EXTRACT PROVIDED
=====

We voted to explore Lisbon locally on our own after two hectic days of touring in and around Lisbon. Belem is located at the mouth of the River Tagus and is half a day tour from Lisbon. You can take a metro/tram or local buses in the city to arrive here in an hour.

Padrão dos Descobrimentos – Back view
Padrão dos Descobrimentos – Side View
View of the lovely 25 de Abril Bridge
Padrão dos Descobrimentos – Side View
Belem Tower

Abounding tourists visit the Jerónimos Monastery and Santa Maria de Belem Church and consequently here is a huge line to enter the Monastery however the entry to the Church is free. Do not get confused seeing the huge line as the entrance to both these places is right in front of each other and there is no line for the Church. The line was apparently quite immense and so we decided to tour the free Church only. Both the attractions have a great deal of architecture worth your snapshot.

Jerónimos Monastery
Santa Maria de Belem Church – Outside
Santa Maria de Belem Church -Inside
Golden altar with Jesus Christ statue with wooden cross

Everyone who visits Portugal learns about the famous pasteis de nata, but to sink your teeth into the real deal, made using the original 187-year-old recipe, you need to take a trip to Pasteis de Belém .

There are many restaurants in this part of the city but if you are looking for a vegetarian restaurant then the best and cheapest options are available at Pao Pao Queijo Queijo.

By this time, my Samsung Health app had exploded with the number of steps I had already taken 😛 and so we had decided to have a quiet and a healthy dinner at another place near our B&B called Restaurante Marrakesh. They have both Indian and Middle-eastern dishes and we tried our hand at vegetarian soup, couscous and tagine.

Day 5: Algarve

Praia da Marinha Beach

Algarve is a beautiful southern coastline of Portugal blessed with stunning beaches and glorious climate, all of which combine to create the perfect holiday destination is a paradise for beach lovers and is about 3 hours drive from Lisbon. We rented a car from Lisbon airport to get there. You may add the toll charges to your credit card when at the car rental counter that way you are not required to stop at the toll for a payment and your card is auto charged.

Our first stop here was Algar de Benagil beach, a grotto i.e. it is a natural cavity, also known as Algar in Portuguese. We took a boat tour to 8 caves. The unfavorable part of this ride is that you cannot get off the boat but that did not fade our enjoyment during the ride as you get to click amazing pictures while in the boat. The famous Benagil Cave can be reached kayaking from the main coast so you have an option to not to go for a boat ride.

Benagil Cave
Can you see an Elephant?
Private Beach
Doesn’t it look like King Kong!!
Do you see a crocodile in there 😉
One of the caves

We then embarked to the iconic Praia da Marina Beach, 10 minutes drive from Algar de Benagil Beach. This beach is in top 100 world’s most beautiful beaches and trust me in real life, the beach is even more prettier than in the pictures. It is surrounded by steep cliffs, so you take a long staircase to go down to the beach. Before you descend however, do remember to check out the breathtaking view from the top…it is simply mesmerizing!! I would highly recommend a few days stay here to enjoy the sun and the sand.

=====

WHAT YOU NEED TO DO
• a. Name every place to eat that the travel account mentions.
• b. Write out the part of the travel account that starts with the words containing "There are many" and ends with "couscous and tagine.".
Work only from the travel account.

SUPPLIED DATA
=====

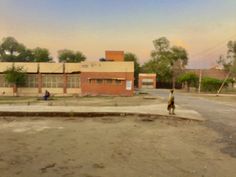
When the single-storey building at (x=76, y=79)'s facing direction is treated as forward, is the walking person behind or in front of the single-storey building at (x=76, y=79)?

=====

SOLUTIONS TO THE TASKS
• a. Pasteis de Belém, Pao Pao Queijo Queijo, Restaurante Marrakesh

• b.
There are many restaurants in this part of the city but if you are looking for a vegetarian restaurant then the best and cheapest options are available at Pao Pao Queijo Queijo.

By this time, my Samsung Health app had exploded with the number of steps I had already taken 😛 and so we had decided to have a quiet and a healthy dinner at another place near our B&B called Restaurante Marrakesh. They have both Indian and Middle-eastern dishes and we tried our hand at vegetarian soup, couscous and tagine.